3. Ficou claro no final deste processo que o PS e o governo regional são muito rápidos a prometer e muito lentos a executar. A ilha do Faial sente bem essa realidade. O PS apresentou-se nas eleições regionais de 2012 aos eleitores faialenses com um manifesto bem recheado com mais de 50 promessas. Ora estamos no último ano da legislatura e é pois tempo de se começar a fazer o balanço sobre o cumprimento dessas promessas. Permitam-me que dê alguns exemplos de investimentos prometidos para que cada faça a sua avaliação.

A 2ª fase do “reordenamento do porto, marina e baía da Horta” prometida para esta legislatura e que teve as seguintes verbas inscritas nos planos:

Capturar

Olhando para este quadro duas questões são legítimas: Será que no quarto ano da legislatura esta intervenção se iniciará? Onde foram parar todos estes milhões inscritos e não executados?

Em 2012, o manifesto do PS prometia, mais uma vez, a “execução da 2ª fase da Variante à cidade da Horta” que entretanto foi cancelada por opção do Governo Regional.

Prometidas também foram a reabilitação da “Estrada Regional Largo Jaime de Melo – Capelo, bem como a ligação à Ribeira Funda”. Será que essas intervenções se iniciarão e concluirão em 2016?

“Construir o novo matadouro da ilha do Faial” era outra promessa. Este era um investimento prometido para a legislatura 2008-2012 e depois foi adiado para esta. A verdade é que mesmo que se inicie não ficará concluído nesta legislatura.

Pelo mesmo caminho do incumprimento ficará a reabilitação das Termas do Varadouro, “a instalação do parque empresarial para empresas ligadas ao aproveitamento dos recursos do mar” e a criação na zona norte da ilha de “um edifício e serviço adequado ao funcionamento de um Centro de Convívio de Idosos/Centro de Noite, creche e apoio a crianças ATL).

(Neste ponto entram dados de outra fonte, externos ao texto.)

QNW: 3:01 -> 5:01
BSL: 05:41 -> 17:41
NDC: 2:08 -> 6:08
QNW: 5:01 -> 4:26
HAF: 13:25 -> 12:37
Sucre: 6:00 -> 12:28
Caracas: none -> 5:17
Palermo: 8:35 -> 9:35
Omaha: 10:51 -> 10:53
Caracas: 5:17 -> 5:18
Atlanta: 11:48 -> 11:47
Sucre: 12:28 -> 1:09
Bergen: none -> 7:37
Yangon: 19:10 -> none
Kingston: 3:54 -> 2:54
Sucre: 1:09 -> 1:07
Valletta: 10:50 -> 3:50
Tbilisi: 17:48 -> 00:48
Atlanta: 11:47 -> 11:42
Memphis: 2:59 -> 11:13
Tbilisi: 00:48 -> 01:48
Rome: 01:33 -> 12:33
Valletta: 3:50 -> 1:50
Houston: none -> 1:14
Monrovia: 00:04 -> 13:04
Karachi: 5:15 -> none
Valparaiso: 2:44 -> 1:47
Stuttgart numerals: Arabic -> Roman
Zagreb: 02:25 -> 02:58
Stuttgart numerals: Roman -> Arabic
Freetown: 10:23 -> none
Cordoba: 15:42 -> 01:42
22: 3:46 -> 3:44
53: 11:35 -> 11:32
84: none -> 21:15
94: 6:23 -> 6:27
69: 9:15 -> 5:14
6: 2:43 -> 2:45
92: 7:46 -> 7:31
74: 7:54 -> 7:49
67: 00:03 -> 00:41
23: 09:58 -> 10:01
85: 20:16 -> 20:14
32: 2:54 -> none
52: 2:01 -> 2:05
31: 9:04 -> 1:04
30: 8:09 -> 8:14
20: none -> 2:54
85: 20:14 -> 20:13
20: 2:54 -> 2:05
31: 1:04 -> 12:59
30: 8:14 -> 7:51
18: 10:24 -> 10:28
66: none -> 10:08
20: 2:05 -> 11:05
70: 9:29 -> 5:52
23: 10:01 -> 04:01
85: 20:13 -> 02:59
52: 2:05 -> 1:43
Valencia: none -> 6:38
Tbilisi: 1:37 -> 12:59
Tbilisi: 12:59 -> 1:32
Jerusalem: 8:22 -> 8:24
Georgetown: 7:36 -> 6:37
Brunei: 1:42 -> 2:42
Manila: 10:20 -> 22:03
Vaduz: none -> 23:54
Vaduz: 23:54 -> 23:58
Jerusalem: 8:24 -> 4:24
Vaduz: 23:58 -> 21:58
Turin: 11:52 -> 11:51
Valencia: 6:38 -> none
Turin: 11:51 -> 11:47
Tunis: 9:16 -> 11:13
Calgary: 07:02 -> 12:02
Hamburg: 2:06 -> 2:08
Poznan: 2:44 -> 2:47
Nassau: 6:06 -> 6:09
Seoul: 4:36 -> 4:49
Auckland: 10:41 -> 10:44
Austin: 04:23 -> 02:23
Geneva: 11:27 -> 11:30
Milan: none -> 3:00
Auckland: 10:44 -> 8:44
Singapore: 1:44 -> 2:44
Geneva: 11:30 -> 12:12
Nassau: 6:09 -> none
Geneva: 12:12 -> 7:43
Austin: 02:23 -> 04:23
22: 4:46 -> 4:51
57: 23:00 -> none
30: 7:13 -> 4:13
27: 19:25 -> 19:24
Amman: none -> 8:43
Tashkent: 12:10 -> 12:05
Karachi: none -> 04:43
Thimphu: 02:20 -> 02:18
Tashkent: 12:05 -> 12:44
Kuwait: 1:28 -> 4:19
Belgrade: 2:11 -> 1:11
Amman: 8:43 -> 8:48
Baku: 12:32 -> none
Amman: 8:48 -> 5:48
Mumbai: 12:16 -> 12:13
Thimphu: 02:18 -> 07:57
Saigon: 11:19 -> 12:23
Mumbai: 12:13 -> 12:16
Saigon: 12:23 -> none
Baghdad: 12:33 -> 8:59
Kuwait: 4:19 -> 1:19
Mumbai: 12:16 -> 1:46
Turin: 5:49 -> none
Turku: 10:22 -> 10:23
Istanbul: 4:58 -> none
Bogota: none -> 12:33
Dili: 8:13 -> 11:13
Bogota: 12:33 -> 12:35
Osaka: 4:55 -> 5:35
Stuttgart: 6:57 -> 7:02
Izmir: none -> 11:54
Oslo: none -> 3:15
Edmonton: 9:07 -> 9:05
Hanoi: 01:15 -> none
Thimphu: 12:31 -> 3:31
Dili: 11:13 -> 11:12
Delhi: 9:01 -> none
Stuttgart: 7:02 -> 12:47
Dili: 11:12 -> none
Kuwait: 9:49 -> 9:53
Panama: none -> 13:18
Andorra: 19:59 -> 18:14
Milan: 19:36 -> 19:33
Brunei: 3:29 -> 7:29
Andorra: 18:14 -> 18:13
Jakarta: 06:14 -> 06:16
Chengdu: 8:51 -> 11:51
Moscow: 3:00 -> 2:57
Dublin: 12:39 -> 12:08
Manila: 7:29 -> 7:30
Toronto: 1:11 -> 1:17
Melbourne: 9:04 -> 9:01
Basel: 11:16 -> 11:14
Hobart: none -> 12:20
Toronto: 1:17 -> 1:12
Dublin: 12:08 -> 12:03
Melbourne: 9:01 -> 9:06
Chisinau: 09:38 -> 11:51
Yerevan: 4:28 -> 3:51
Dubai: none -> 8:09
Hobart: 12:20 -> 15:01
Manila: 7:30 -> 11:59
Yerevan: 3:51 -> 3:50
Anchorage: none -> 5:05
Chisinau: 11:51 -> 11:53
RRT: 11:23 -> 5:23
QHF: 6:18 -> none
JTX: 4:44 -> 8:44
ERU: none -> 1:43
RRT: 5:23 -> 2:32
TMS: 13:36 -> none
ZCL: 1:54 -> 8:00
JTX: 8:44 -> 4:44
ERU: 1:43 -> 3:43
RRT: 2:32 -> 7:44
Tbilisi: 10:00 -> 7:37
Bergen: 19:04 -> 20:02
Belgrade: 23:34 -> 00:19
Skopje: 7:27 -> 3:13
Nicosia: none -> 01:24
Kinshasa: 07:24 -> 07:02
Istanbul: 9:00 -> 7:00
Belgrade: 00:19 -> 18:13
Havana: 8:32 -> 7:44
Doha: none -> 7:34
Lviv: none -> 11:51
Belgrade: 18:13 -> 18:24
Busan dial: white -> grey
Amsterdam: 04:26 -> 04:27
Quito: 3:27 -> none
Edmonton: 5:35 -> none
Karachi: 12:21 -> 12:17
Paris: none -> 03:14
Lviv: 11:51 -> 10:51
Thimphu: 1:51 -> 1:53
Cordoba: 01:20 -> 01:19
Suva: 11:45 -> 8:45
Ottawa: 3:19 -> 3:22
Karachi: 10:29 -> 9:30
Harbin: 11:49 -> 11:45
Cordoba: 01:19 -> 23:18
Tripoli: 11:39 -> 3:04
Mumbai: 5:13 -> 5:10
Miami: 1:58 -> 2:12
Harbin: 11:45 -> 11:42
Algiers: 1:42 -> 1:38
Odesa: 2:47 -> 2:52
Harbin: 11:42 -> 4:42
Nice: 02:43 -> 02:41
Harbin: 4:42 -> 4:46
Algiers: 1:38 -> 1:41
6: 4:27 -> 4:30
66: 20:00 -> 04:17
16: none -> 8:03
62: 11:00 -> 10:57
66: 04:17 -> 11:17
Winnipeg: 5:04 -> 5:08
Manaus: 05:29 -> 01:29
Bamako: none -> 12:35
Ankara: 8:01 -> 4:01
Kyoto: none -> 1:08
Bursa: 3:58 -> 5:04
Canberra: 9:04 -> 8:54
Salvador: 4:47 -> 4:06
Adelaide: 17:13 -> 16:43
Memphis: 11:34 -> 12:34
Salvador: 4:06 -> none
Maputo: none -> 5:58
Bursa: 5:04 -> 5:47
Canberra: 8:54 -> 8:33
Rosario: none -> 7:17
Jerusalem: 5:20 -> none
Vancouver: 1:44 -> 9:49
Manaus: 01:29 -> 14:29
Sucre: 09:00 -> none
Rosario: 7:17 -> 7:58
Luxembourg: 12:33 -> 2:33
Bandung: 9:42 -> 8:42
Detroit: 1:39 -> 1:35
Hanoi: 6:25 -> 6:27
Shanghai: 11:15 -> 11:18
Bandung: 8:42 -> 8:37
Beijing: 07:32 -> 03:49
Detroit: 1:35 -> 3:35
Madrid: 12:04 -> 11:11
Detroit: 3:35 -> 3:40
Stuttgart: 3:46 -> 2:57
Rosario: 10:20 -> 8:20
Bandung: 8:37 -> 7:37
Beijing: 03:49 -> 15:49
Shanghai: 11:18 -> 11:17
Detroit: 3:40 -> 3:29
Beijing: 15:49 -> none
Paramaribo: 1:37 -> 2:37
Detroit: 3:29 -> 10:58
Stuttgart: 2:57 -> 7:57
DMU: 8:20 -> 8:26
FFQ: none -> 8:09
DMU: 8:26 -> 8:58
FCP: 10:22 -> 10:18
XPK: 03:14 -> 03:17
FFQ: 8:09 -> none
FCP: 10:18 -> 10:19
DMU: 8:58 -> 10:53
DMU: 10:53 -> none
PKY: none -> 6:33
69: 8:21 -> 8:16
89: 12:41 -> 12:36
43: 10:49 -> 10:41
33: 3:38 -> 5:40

Por estes e por muitos outros exemplos que poderiam ser dados se comprova que o que o PS promete no Faial não é para valer.

4. Em sintonia com muitas das preocupações expressas no parecer do Conselho de Ilha ao plano, o PSD denunciou todos estes incumprimentos para com o Faial no debate do plano na Assembleia Regional. Mais uma vez ficámos sozinhos nessa denúncia pois os deputados do PS eleitos pelo Faial estão como afirmaram “de corpo e alma” com o Governo e com o PS mesmo que, por causa disso, estejam contra o Faial e contra os nossos interesses coletivos.

E o exemplo que dou a seguir é bem demonstrativo dessa infeliz realidade. No âmbito do debate do orçamento para 2015, o BE propôs o seguinte: “Fica o Governo Regional mandatado para negociar com o Governo da República no âmbito dos Projetos de Interesse Comum, nos termos Estatutários, o processo para implementação na Região Autónoma dos Açores, do Centro Público Internacional das Ciências do Mar”.

Esta proposta foi aprovada. Independentemente do que foi feito (e sabemos que nada), o PCP propôs agora no plano para 2016 uma alteração a este artigo que em vez de defender a “implementação na Região Autónoma dos Açores” ficasse claro que essa implementação seria “na ilha do Faial”. O PS, incluindo os deputados eleitos pelo Faial, votaram contra essa alteração!

Mais uma que fica para a avaliação dos Faialenses!